Many years ago, a rich widow who lived in New York City died. In her Last Will and Testament, she left all of her considerable estate to God. Her strange bequest gave rise to legal entanglements. In order to settle the estate, the lawyers in the case made doubly sure that all the proper procedures were followed precisely. They prepared a lawsuit that named God as one of the parties. A summons was issued, requiring God to file a legal response. The summons was delivered to the sheriff, whose responsibility it was to serve such papers. When the sheriff’s final report was delivered to the court, it read:

“After due and diligent search, it has been determined that God cannot be found in New York City.”

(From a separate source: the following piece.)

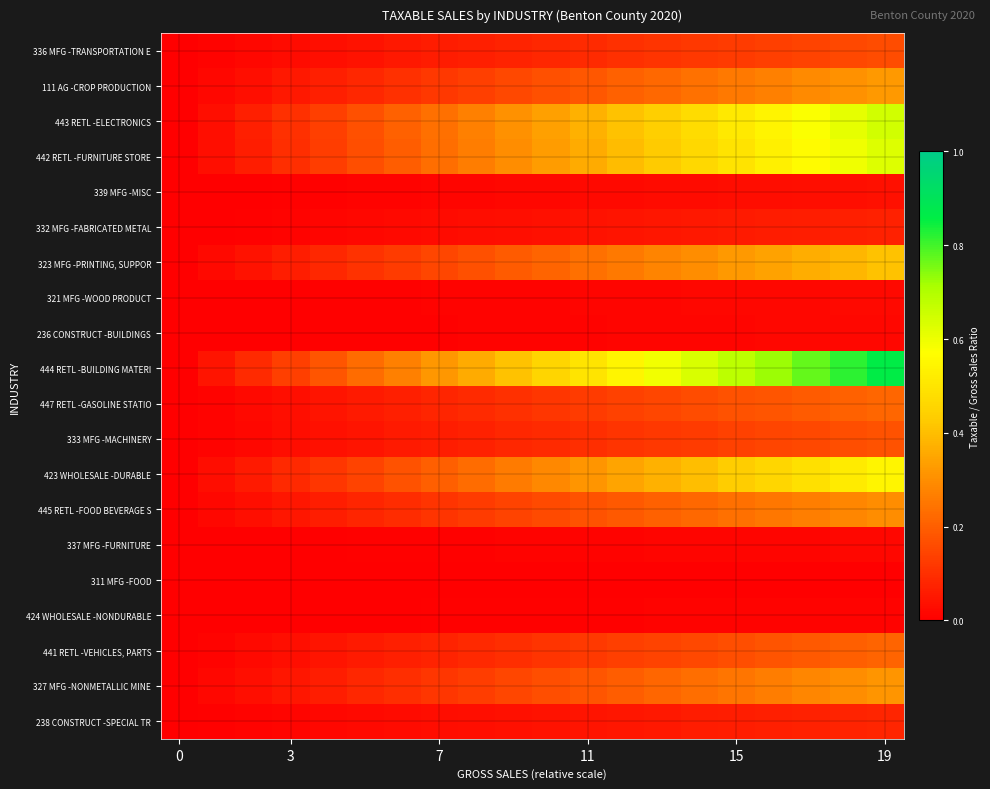

At how many categories does at least one series exceed 0?

19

“God is love,” Scripture tells us. And sometimes we struggle to reach through to God as if He were far away, as if He were strange and hard to find. Sometimes we are so intent on our search that we pass Him by.

 

God is speaking to us with a thousand voices and revealing Himself in a thousand faces. Looking for God is like looking for the air when all the time we are breathing it all. It is like looking for the sun when all the time we are basking in it. Once we have truly come to recognize God as love, we do not call for Him and agonize for an answer. We see Him everywhere. We see Him looking at us from the eyes of mothers and fathers and sweethearts and wives and husbands and children and neighbors and friends and strangers too, and even enemies. We feel His Presence in every touch of a friendly hand. We hear His voice in every kind word. When we know that God is love, we find Him in every loving thought, word, and deed, and we are one with Him. When we know that God is love, we are never alone.

Freeman, J.D., “Love, Loved, Loving” (adapted)

The Big Picture

A woman who was experiencing a variety of emotional problems went to see a psychiatrist about her troubles: her inability to “find herself”; her inability to resolve the question of what her life was all about. “I want to know who I am and what I ought to be doing with my life,” she demanded. After listening to her lament, the psychiatrist wrote a prescription. “Don’t come back until you have used it up,” she said. When the pharmacist read the prescription, he said to the woman, “ I can’t fill this, but you can!”

 

The prescription read, “Spend one hour some Sunday watching the sunrise while walking in a cemetery.” She did and, in so doing, she got in touch with the big picture again.